Exercise requirements
Looking at the listing below, retype exactly the lines starting at the one containing "right hip: (17, 213)" and ending at the one containing "left knee: (268, 239)", both included, and nothing else.

Information provided
———
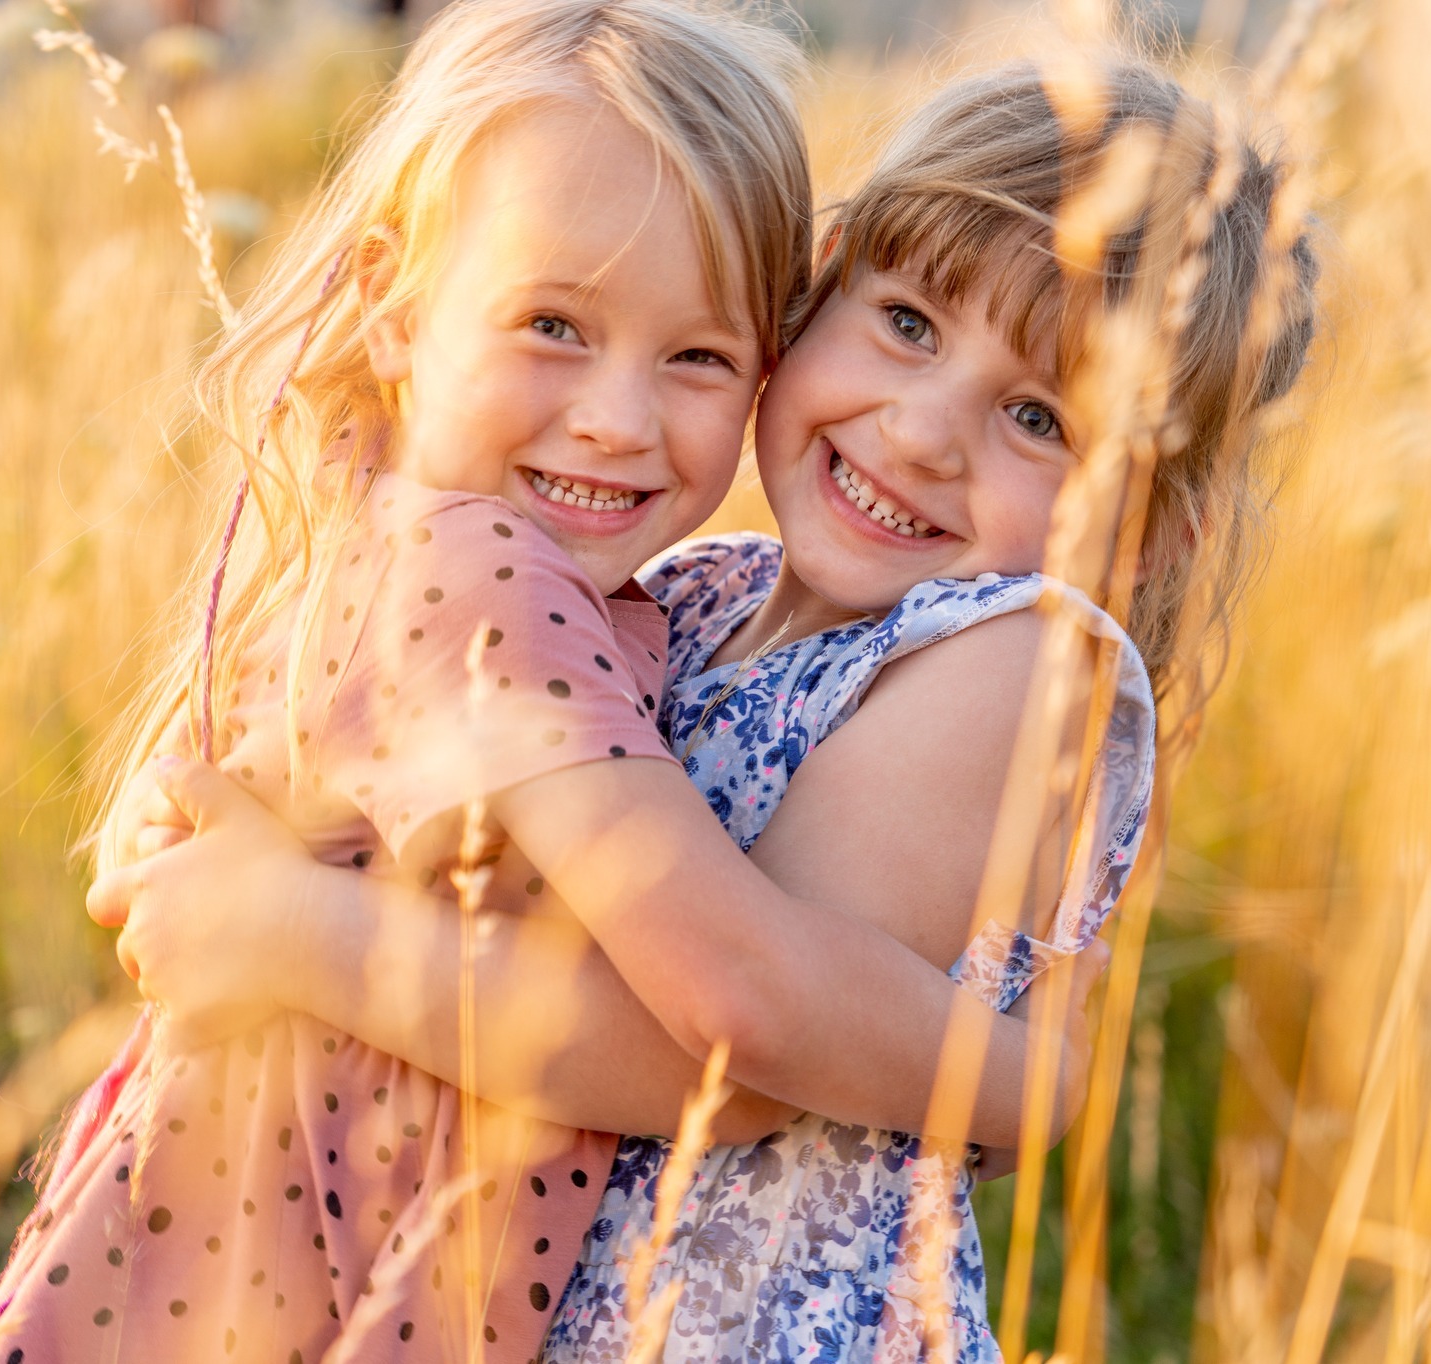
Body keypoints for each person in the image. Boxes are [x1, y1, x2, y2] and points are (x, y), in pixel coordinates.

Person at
———
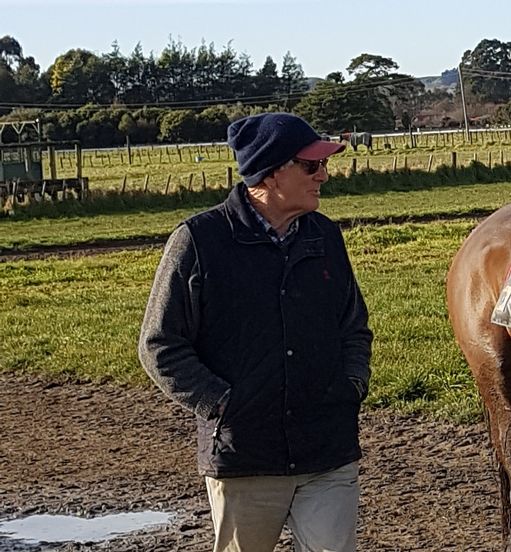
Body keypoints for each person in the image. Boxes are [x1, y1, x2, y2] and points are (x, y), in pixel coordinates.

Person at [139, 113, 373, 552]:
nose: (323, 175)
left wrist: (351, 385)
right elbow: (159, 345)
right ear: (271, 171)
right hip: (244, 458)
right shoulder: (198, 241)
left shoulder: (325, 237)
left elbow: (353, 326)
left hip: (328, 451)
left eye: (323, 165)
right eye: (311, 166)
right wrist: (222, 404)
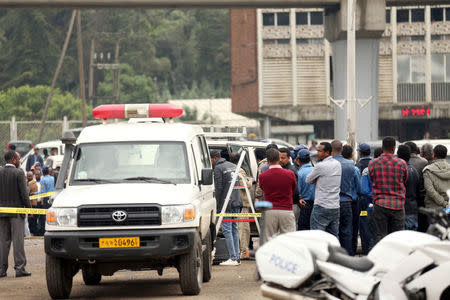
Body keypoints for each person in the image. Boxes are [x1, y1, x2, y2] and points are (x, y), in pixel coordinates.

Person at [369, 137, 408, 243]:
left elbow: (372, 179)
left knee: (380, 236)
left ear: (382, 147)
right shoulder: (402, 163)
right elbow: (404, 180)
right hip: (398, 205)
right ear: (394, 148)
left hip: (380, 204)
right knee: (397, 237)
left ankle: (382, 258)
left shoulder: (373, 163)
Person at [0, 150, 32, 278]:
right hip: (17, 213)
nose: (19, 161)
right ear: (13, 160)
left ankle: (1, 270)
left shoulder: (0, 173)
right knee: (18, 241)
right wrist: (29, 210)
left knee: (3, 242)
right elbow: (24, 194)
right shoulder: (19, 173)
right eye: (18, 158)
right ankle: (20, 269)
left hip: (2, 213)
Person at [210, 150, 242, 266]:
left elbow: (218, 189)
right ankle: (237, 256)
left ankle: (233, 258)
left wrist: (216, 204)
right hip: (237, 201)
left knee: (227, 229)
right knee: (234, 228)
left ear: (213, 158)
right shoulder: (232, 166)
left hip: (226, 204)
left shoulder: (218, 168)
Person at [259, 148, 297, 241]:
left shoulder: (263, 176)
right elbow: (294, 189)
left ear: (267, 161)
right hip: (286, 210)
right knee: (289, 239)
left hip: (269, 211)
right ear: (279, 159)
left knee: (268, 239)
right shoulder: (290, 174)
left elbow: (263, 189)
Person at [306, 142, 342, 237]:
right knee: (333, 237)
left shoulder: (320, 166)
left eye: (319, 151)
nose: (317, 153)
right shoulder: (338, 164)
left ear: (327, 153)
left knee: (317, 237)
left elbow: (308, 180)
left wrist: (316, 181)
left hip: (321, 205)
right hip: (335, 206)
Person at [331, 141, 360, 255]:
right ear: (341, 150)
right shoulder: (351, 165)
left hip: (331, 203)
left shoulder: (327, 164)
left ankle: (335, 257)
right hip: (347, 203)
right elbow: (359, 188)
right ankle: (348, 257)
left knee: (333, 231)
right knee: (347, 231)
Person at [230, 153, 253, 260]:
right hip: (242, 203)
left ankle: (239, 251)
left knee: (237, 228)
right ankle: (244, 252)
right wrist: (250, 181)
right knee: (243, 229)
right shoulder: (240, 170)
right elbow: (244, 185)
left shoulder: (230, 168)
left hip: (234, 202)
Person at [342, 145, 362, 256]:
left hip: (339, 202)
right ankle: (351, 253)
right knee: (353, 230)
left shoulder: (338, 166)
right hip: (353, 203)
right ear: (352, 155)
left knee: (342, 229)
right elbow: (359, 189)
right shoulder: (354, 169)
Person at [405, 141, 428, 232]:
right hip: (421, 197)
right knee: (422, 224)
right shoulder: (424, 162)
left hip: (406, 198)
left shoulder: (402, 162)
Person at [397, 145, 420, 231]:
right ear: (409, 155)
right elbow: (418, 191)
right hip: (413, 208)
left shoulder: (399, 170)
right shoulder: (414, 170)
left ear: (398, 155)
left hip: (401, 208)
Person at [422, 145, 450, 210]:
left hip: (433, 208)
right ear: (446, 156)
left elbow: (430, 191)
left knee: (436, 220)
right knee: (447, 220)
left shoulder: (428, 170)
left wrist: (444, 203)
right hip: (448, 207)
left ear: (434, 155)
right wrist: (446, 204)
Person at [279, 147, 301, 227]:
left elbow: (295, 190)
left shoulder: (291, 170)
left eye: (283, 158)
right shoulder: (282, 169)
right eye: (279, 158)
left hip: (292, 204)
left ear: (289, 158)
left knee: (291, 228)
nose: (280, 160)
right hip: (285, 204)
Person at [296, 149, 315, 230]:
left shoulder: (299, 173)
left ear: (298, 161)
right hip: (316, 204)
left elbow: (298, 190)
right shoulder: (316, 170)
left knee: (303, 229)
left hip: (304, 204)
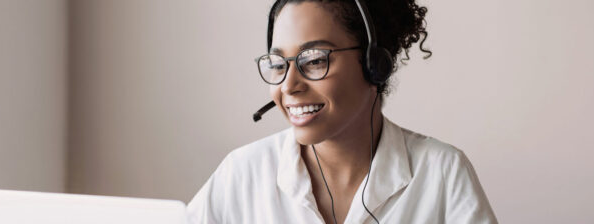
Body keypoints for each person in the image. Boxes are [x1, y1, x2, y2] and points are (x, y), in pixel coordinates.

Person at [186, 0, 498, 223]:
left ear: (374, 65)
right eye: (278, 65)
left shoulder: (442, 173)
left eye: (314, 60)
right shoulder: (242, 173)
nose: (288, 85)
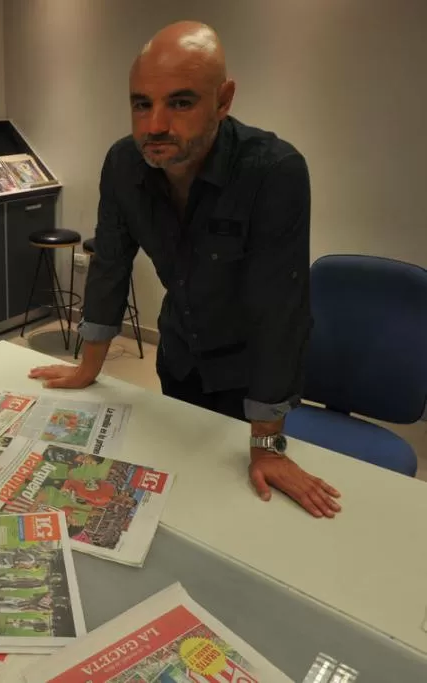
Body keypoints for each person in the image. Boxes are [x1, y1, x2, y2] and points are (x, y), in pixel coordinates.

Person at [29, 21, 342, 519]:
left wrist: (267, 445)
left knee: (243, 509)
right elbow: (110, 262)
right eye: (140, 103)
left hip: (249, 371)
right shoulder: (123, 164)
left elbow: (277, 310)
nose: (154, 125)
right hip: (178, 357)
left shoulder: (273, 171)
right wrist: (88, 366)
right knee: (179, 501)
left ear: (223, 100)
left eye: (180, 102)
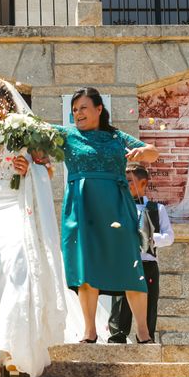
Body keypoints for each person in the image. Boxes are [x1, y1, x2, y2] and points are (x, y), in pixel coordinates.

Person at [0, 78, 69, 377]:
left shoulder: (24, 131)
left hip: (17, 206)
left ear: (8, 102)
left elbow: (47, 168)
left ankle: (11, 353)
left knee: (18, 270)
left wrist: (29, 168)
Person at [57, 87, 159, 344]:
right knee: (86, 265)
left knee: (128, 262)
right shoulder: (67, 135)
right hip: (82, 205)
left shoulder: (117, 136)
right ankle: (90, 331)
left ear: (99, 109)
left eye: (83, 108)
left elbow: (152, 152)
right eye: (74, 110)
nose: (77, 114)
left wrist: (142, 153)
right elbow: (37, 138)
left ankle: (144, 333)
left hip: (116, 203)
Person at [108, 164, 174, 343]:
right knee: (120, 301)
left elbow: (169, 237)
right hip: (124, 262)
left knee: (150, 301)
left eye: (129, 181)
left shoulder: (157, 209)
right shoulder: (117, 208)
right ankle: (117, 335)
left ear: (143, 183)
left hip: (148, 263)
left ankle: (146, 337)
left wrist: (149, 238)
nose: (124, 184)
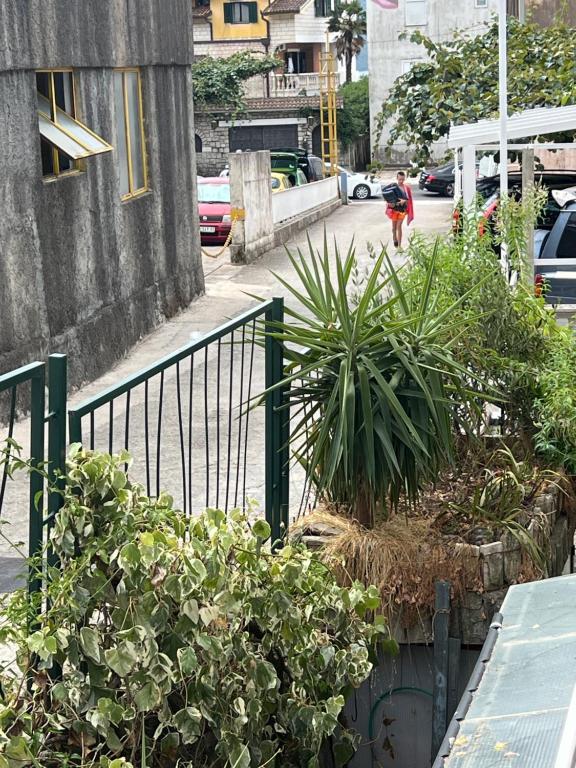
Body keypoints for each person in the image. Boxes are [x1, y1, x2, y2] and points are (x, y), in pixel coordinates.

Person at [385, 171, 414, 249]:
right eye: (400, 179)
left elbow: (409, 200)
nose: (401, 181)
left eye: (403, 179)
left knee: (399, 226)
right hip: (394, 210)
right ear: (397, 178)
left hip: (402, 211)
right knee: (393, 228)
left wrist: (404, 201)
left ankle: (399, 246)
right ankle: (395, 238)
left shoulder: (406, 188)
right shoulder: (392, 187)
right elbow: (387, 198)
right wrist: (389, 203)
———
Task result
right hip: (17, 213)
nose: (19, 161)
right ear: (13, 160)
left ankle: (1, 270)
left shoulder: (0, 173)
right knee: (18, 241)
right wrist: (29, 210)
left knee: (3, 242)
right elbow: (24, 194)
right shoulder: (19, 173)
right eye: (18, 158)
right ankle: (20, 269)
left hip: (2, 213)
Person at [210, 150, 242, 266]:
left elbow: (218, 189)
right ankle: (237, 256)
left ankle: (233, 258)
left wrist: (216, 204)
right hip: (237, 201)
left knee: (227, 229)
right knee: (234, 228)
left ear: (213, 158)
right shoulder: (232, 166)
left hip: (226, 204)
left shoulder: (218, 168)
Person at [259, 148, 297, 241]:
left shoulder: (263, 176)
right elbow: (294, 189)
left ear: (267, 161)
right hip: (286, 210)
right knee: (289, 239)
left hip: (269, 211)
right ear: (279, 159)
left knee: (268, 239)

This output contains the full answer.